__EXERCISE BRIEF__:
An exact copy of every entry is needed here; the images stay out.

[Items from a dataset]
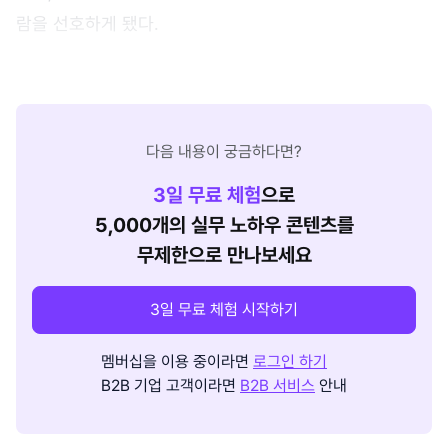
람을 선호하게 됐다.
다음 내용이 궁금하다면?
3
일 무료 체험
으로
5,000개의 실무 노하우 콘텐츠를
무제한으로 만나보세요
3일 무료 체험 시작하기
멤버십을 이용 중이라면
로그인 하기
B2B 기업 고객이라면
B2B 서비스
안내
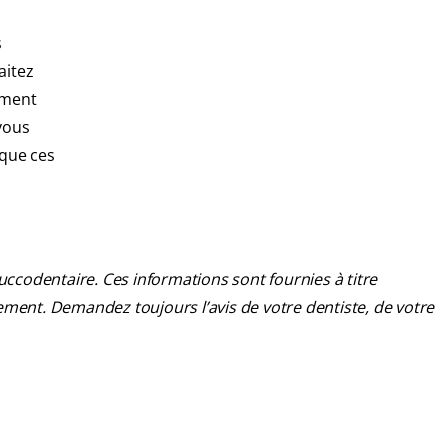
s
aitez
ement
vous
ique ces
uccodentaire. Ces informations sont fournies à titre
ement. Demandez toujours l’avis de votre dentiste, de votre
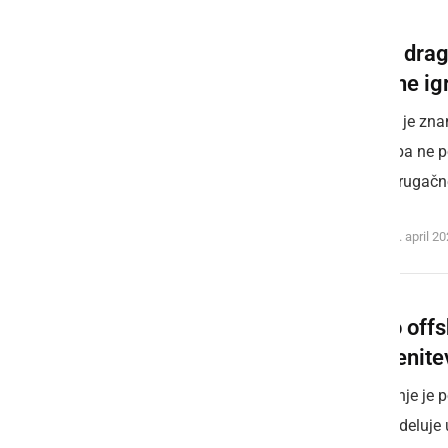
Skriti dra
lokalne ig
Prlekija je zn
Vse to pa ne p
nekaj drugačne
petek, 17. april 2
Ali so off
razčlenite
Vprašanje je 
pogled deluje 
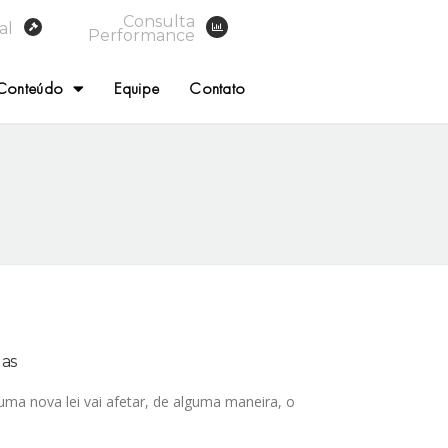
Consulta
al
Performance
Conteúdo
Equipe
Contato
las
a nova lei vai afetar, de alguma maneira, o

__PROBLEM SOLUTION__:
람을 선호하게 됐다.
다음 내용이 궁금하다면?
3
일 무료 체험
으로
5,000개의 실무 노하우 콘텐츠를
무제한으로 만나보세요
3일 무료 체험 시작하기
멤버십을 이용 중이라면
로그인 하기
B2B 기업 고객이라면
B2B 서비스
안내
s
aitez
ement
vous
ique ces
uccodentaire. Ces informations sont fournies à titre
ement. Demandez toujours l’avis de votre dentiste, de votre
Skriti dra
lokalne ig
Prlekija je zn
Vse to pa ne p
nekaj drugačne
petek, 17. april 2
Ali so off
razčlenite
Vprašanje je 
pogled deluje 
Consulta
al
Performance
Conteúdo
Equipe
Contato
las
a nova lei vai afetar, de alguma maneira, o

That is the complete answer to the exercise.